* Data to process *

"""

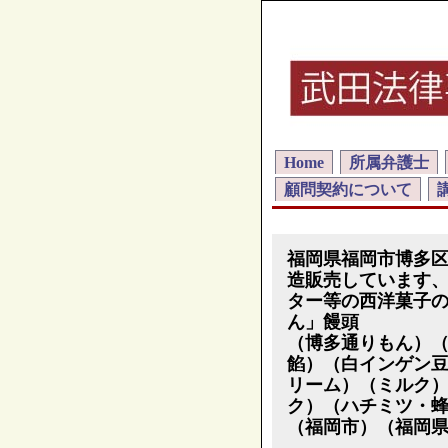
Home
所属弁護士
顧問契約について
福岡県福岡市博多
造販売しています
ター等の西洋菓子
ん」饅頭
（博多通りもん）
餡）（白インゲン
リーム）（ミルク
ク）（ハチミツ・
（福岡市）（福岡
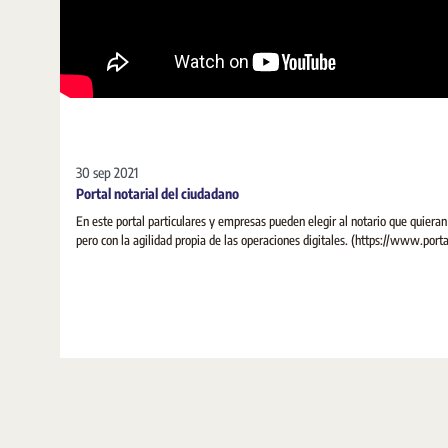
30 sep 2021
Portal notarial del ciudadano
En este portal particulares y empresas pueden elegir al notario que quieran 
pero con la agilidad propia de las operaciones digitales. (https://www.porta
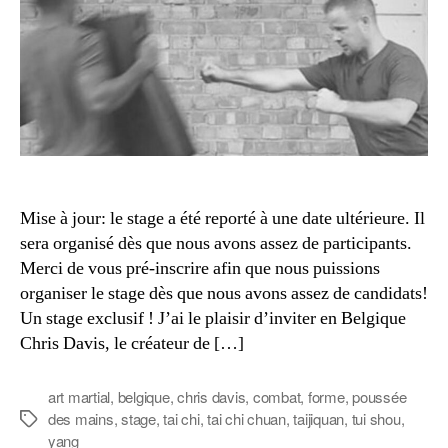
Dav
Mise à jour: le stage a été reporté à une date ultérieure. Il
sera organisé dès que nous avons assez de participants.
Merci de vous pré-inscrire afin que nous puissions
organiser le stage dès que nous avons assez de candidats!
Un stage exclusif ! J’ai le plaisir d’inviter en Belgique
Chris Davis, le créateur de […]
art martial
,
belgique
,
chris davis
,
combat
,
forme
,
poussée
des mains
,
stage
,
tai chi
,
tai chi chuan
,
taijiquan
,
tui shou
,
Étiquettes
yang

"""
"""

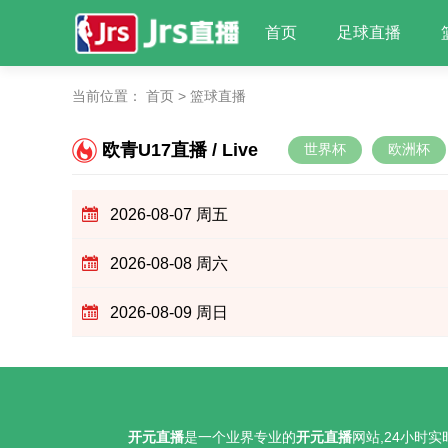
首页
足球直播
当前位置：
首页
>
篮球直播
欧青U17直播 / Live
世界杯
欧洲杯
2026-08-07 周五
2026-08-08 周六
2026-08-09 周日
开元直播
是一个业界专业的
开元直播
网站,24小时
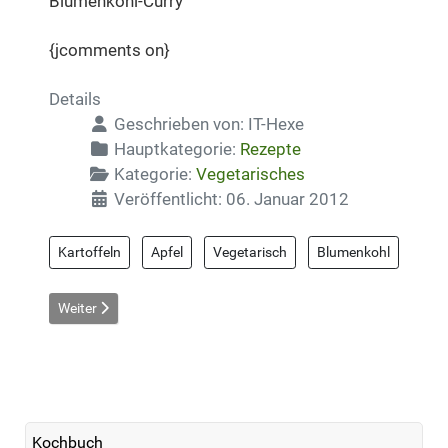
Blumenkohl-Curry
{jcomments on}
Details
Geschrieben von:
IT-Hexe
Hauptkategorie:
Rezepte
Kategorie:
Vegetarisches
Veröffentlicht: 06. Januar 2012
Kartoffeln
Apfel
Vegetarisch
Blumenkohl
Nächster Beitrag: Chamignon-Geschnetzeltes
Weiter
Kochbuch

"""

* What this task involves *
Copy out the lines above with "stage" in them.

* Task solution *
Mise à jour: le stage a été reporté à une date ultérieure. Il
organiser le stage dès que nous avons assez de candidats!
Un stage exclusif ! J’ai le plaisir d’inviter en Belgique
stage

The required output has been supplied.